• Provided records
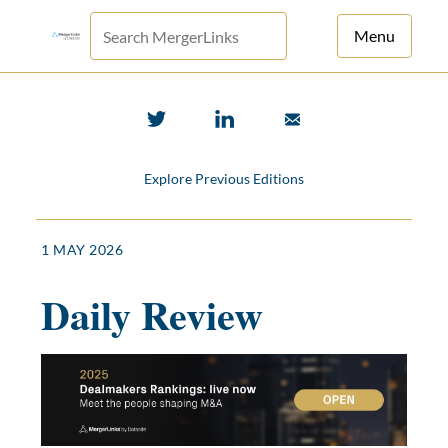
Menu
For Principals
For Advisors
Explore Previous Editions
News
Log in
1 MAY 2026
Sign Up
Daily Review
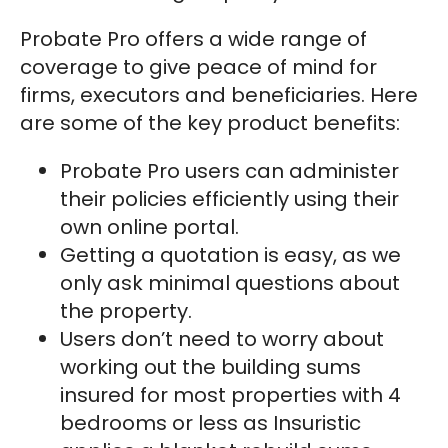
Probate Pro offers a wide range of
coverage to give peace of mind for
firms, executors and beneficiaries. Here
are some of the key product benefits:
Probate Pro users can administer
their policies efficiently using their
own online portal.
Getting a quotation is easy, as we
only ask minimal questions about
the property.
Users don’t need to worry about
working out the building sums
insured for most properties with 4
bedrooms or less as Insuristic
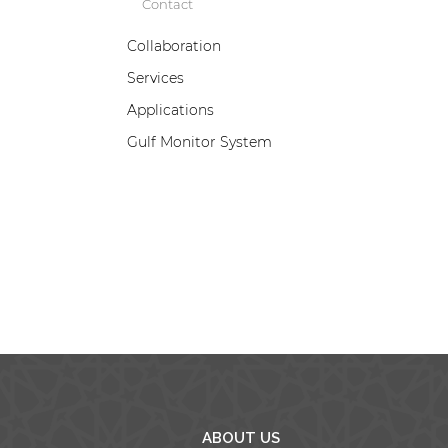
Contact
Collaboration
Services
B
Applications
w
a
Gulf Monitor System
e
p
d
ABOUT US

• Task
I would like you to report every line in the listing above that contains "Probate".

• Expected output
Probate Pro offers a wide range of
Probate Pro users can administer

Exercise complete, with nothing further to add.